I thought of every segment between our water breaks as another little hill to climb. I just needed to make it to the next break, the next moment where I could catch my breath, eat something, and drink Kilimanjaro’s best medicine: water. Each of us carried four liters of water, a considerable weight to add to our backs, but the most essential weight. As we shed our layers, our packs only became heavier, and the trek only became more difficult as our bodies worked harder to carry more and breathe less oxygen. I would not have been able to reach that summit with a smile on my face without the guides who unburdened my back by carrying some of my water.
About two hours into our climb, the sun began to rise. The sky evolved from deep shades of purple into the warm glow of orange and yellow. It was a sunrise unmatched. My body was straining to soak it in, but I knew this would be a sight I wouldn’t want to forget. From that moment on, I kept telling myself to look up, because as much pain as I was in, I knew I would never experience this again. I welcomed the glow of the sun to warm me up after the cold darkness. I saw the peak get closer with each hour that passed as we gained thousands of feet in elevation.
After seven hours, many snacks, and nearly 4,000 feet climbed, we reached Stella Point. Not yet at the peak, but only a few hundred feet of climbing left to do. As we took a break, Renatus told us we only had one hour left to reach the summit. It was within sight. At the end of a gradual, long climb, I could see the sign that would mark our achievement in the distance. I didn’t know how I was going to make it. Up until then, I felt good.
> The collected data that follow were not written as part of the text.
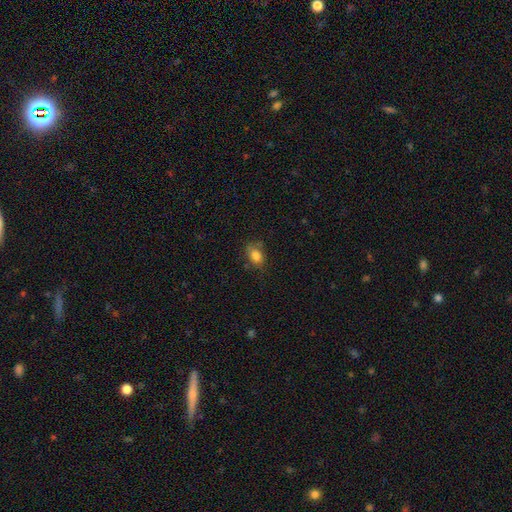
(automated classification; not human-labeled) This appears to be a smooth galaxy with no disk features (81%) that is in between round and cigar-shaped (74%). Merging: none (64%).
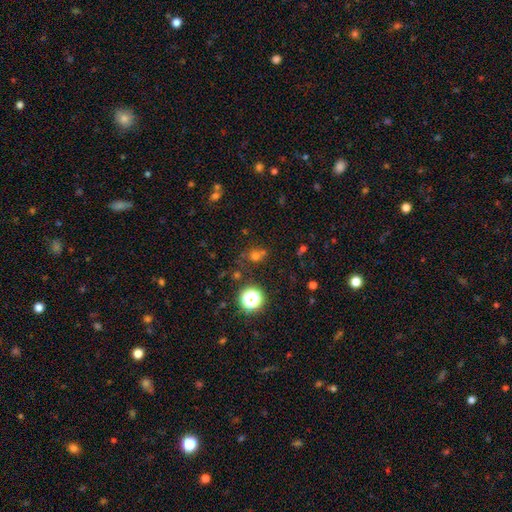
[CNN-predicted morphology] A smooth galaxy with no disk features (62%) that is round (86%).

Vote fractions:
- Smooth or featured? smooth: 62% / star or artifact: 29% / featured or disk: 9%
- How rounded? round: 86% / in between: 13% / cigar-shaped: 1%
- Merging? none: 62% / merger: 21% / minor disturbance: 11% / major disturbance: 5%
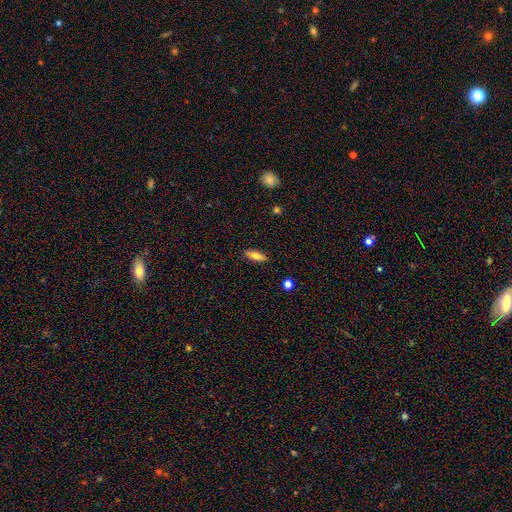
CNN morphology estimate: Smooth or featured?
  - smooth: 77% *
  - featured or disk: 16%
  - star or artifact: 7%
How rounded?
  - in between: 53% *
  - cigar-shaped: 45%
  - round: 2%
Merging?
  - none: 87% *
  - minor disturbance: 10%
  - major disturbance: 2%
  - merger: 1%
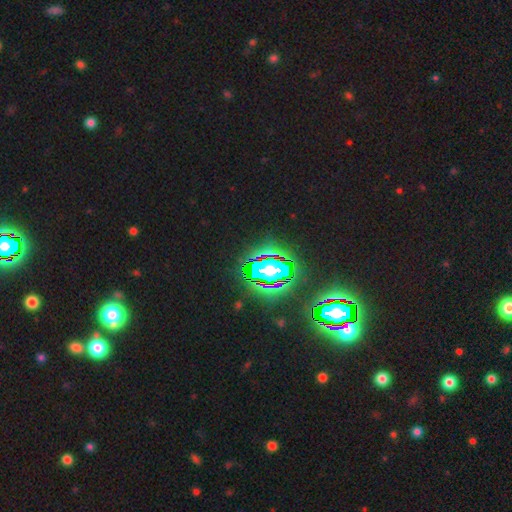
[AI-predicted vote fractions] Smooth or featured? Predicted: star or artifact (p=0.83).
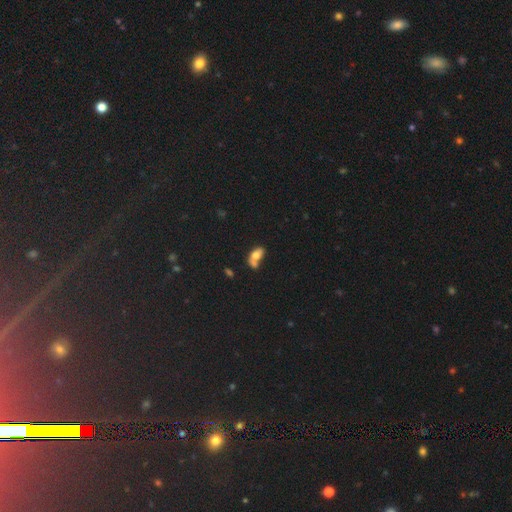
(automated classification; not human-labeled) smooth-or-featured: smooth: 71% | featured or disk: 19% | star or artifact: 11%
  how-rounded: in between: 86% | round: 10% | cigar-shaped: 4%
  merging: merger: 49% | none: 26% | minor disturbance: 14% | major disturbance: 10%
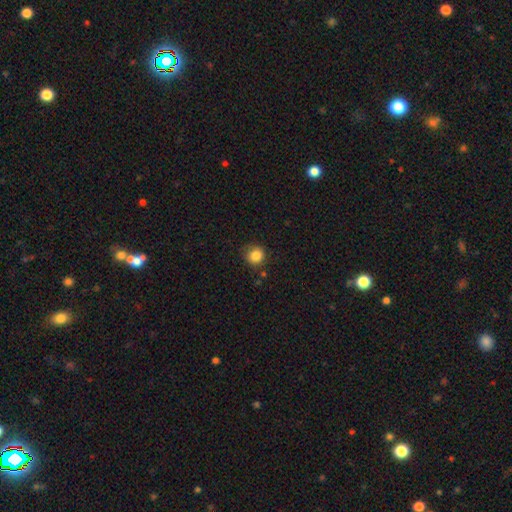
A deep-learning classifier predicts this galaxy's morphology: Smooth or featured? Predicted: smooth (p=0.85). How rounded? Predicted: round (p=0.87). Merging? Predicted: none (p=0.79).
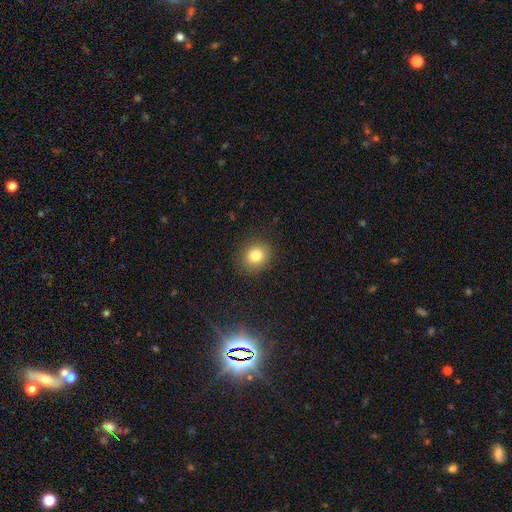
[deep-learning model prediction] This appears to be a smooth galaxy with no disk features (81%) that is round (71%). Merging: none (88%).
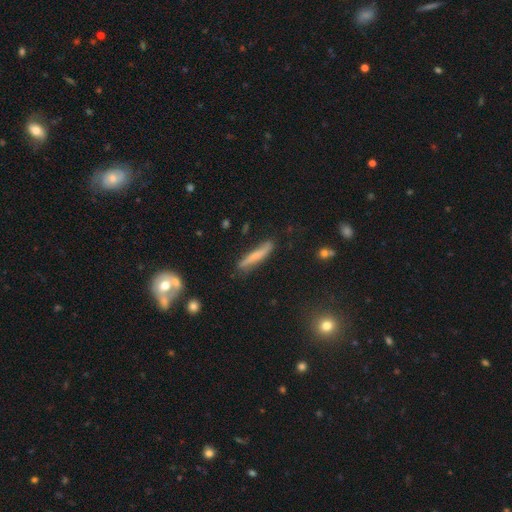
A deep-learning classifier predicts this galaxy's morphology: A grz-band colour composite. It shows a smooth galaxy with no disk features (59%) that is cigar-shaped (92%). Merging: none (72%).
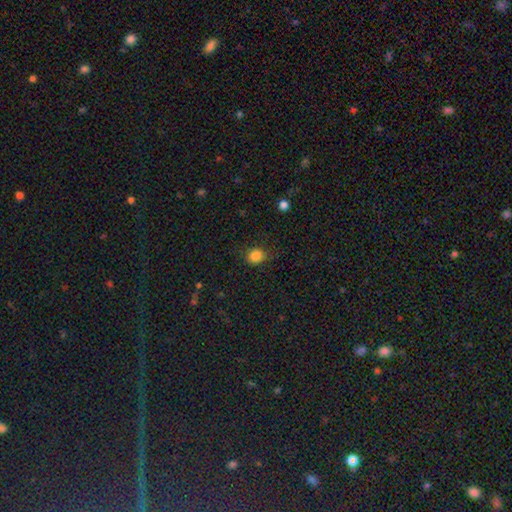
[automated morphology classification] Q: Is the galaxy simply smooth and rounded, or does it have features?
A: smooth — 84%.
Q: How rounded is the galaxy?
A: round — 73%.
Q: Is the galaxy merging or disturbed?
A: none — 84%.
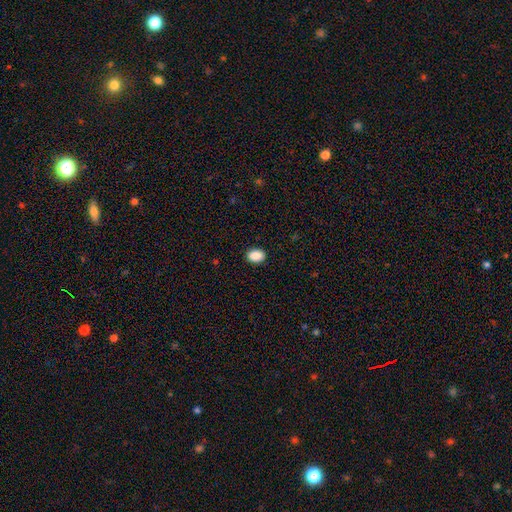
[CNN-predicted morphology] Q: Smooth or featured?
A: smooth (90%); runner-up: star or artifact (8%)
Q: How rounded?
A: in between (75%); runner-up: round (24%)
Q: Merging?
A: none (90%); runner-up: minor disturbance (7%)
I felt strong, even through the seemingly endless struggle to get to that point.
And then I didn’t.
My head started to hurt, the first symptom of altitude sickness. I knew it wasn’t from dehydration, after all the water I’d downed by then. It felt different too, like a pressure inside of my skull that I couldn’t shake. But I was so close, and I knew I had to make it. I turned to my dad, who felt even more insurmountable exhaustion. We were both so close, just one more hour.
At 12:30 pm, Saturday, July 22, we arrived at Uhuru Peak. My dad began to cry. I couldn’t shake my pounding head, but I also couldn’t believe we’d done it. To celebrate, I saved a Tanzanian Kit-Kat to eat at the summit, my final burst of carbs in the form of delicious chocolate. We couldn’t stay long among the thin air, so after our photos and appreciation of how far we’d come, we began the descent.
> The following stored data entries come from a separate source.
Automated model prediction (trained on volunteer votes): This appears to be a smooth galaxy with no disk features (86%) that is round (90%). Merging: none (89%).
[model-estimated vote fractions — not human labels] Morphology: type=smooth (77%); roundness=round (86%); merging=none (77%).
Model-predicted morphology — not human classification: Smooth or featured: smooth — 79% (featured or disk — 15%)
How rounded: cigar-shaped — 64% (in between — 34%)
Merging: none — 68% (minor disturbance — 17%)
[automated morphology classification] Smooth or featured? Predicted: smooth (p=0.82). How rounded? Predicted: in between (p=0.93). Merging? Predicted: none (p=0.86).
It was by no means easy coming down on tired legs, most of us suffering from headaches, nausea, or debilitating exhaustion. But at that point, I felt that it would all be alright. We had made it, we had overcome the hardest part. While we weren’t descending far enough to reclaim all of the oxygen we’d been missing, breathing felt easier from that moment on.
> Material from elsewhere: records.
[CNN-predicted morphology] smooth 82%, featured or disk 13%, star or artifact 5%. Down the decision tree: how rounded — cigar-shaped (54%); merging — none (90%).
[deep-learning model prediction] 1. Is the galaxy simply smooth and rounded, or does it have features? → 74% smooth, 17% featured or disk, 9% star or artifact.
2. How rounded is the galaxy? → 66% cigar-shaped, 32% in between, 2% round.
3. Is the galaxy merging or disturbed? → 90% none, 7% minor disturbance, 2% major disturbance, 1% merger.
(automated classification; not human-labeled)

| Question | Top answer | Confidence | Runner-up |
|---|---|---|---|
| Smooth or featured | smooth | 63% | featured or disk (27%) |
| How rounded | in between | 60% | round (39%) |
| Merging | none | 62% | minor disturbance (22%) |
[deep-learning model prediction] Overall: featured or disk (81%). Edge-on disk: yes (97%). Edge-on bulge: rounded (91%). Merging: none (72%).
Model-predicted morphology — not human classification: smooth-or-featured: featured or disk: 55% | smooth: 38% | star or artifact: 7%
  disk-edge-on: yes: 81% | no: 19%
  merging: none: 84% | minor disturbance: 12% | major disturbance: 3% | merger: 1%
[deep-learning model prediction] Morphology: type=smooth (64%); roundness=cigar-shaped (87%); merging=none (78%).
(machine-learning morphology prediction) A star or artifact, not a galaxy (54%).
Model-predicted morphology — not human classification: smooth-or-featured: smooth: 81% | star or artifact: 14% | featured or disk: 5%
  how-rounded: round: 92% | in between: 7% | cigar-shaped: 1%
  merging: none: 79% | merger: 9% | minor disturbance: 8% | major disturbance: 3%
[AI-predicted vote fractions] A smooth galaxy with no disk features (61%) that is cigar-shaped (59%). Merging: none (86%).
Hiking Mount Kilimanjaro challenged me in ways I’ve never encountered before. I used the runner in me to tackle those challenges, the person who has pushed through every tough mile and still continues to lace up her shoes and get out the door, knowing my body will be challenged again. With that in mind, I hiked Kilimanjaro knowing I have the power to do hard things and only come out stronger. After everything I overcame on this trek, I’m left empowered. I’m left with the knowledge that my mind and body are resilient when I lean on others, but also when I trust myself and push away anxious doubts.
After we conquered the summit, I told my fellow hikers I was excited to get back to running once I returned. “The marathon will be so easy compared to this,” I said, laughing (I was wrong. But, it did carry me through the hardest parts of the race).